With the dust still settling from Tuesday's special election for the Long Island seat vacated by convicted former Senate Majority Leader Dean Skelos, it appears that Democratic candidate Assemblyman Todd Kaminsky finished ahead in a very tight race.
As of early Wednesday morning, Kaminksy led the Republican candidate Chris McGrath by 780 votes in the district with all precincts reporting, according to data with the Nassau County Board of Elections. On Tuesday evening, Assemblyman Kaminsky, supported by local Democratic leaders, declared himself the winner. McGrath, for his part, indicated to the press that the vote count was too tight, and said that votes will need to be counted in the coming days. With such a tight outcome, many are predicting that it may be weeks before a winner is decided. Senate Republicans have indicated they will start re-canvassing votes early next week.

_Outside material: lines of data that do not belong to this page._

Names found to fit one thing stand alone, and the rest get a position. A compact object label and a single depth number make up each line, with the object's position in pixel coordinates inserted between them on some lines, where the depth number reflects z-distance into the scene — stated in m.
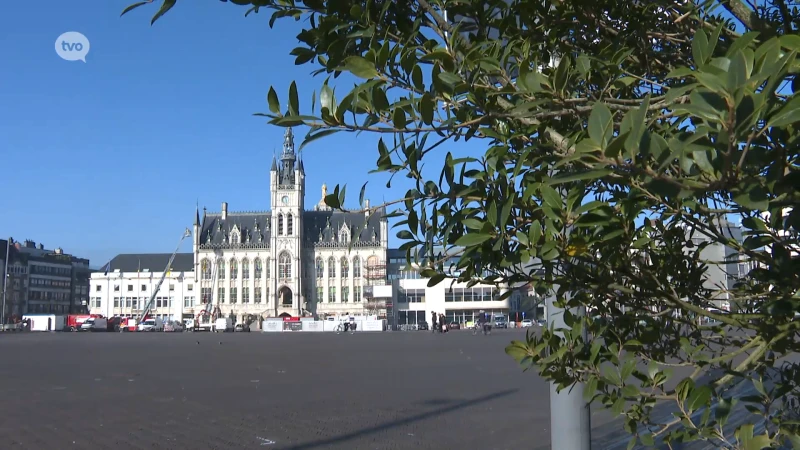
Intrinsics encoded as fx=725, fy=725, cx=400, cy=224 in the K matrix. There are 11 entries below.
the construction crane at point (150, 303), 103.56
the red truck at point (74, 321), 88.75
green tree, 1.38
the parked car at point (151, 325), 90.62
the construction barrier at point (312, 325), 78.44
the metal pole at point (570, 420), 3.88
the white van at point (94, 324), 86.25
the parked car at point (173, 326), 90.62
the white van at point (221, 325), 84.81
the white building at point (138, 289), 108.81
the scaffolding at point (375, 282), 96.44
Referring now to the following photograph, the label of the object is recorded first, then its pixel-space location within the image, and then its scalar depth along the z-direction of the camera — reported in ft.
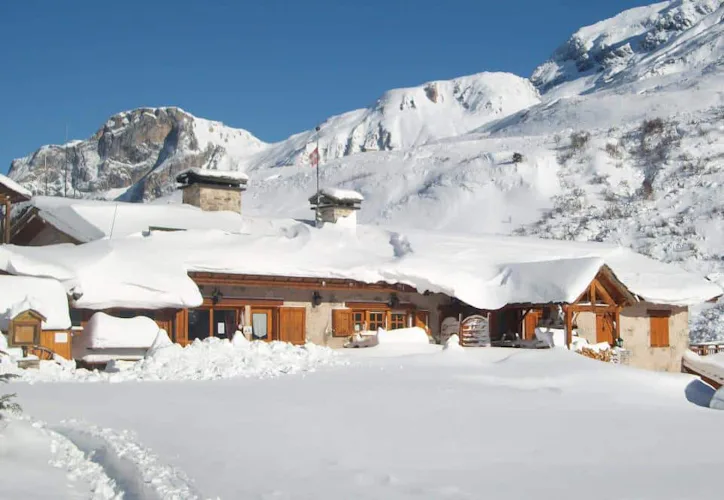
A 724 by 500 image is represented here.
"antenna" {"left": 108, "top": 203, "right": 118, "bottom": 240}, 58.89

Because of the fractured nature of the Senate Democratic caucus, even if Assemblyman Kaminsky ultimately comes out on top, his victory will not change the balance of power in the Senate in the near term. A Kaminksy victory would mean that the mainline Democratic conference holds 26 seats in the 63-seat chamber. The breakaway Independent Democratic Conference (IDC), which has five members, is currently in a power-sharing arrangement with the Republican conference, which has 26 seats.

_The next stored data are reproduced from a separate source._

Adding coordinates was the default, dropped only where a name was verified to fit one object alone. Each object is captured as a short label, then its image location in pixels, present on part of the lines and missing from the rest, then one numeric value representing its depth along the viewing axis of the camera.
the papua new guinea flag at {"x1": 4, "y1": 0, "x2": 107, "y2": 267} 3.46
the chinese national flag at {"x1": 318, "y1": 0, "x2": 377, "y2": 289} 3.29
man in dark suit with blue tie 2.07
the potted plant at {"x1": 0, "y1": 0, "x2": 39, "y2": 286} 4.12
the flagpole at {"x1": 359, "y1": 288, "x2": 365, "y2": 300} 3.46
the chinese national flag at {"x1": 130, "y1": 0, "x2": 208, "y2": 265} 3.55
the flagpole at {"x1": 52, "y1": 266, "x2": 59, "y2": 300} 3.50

Meanwhile, Democratic Senator Simcha Felder also caucuses with the Republican Conference, allowing the Senate GOP to maintain a 32-seat voting majority, despite occupying only 31 seats in the chamber. With the presidential election looming in November, Assemblyman Kaminsky's victory, if realized, may be a sign that the Senate Republicans have an uphill battle ahead of them to maintain their tenuous majority in deep-blue New York.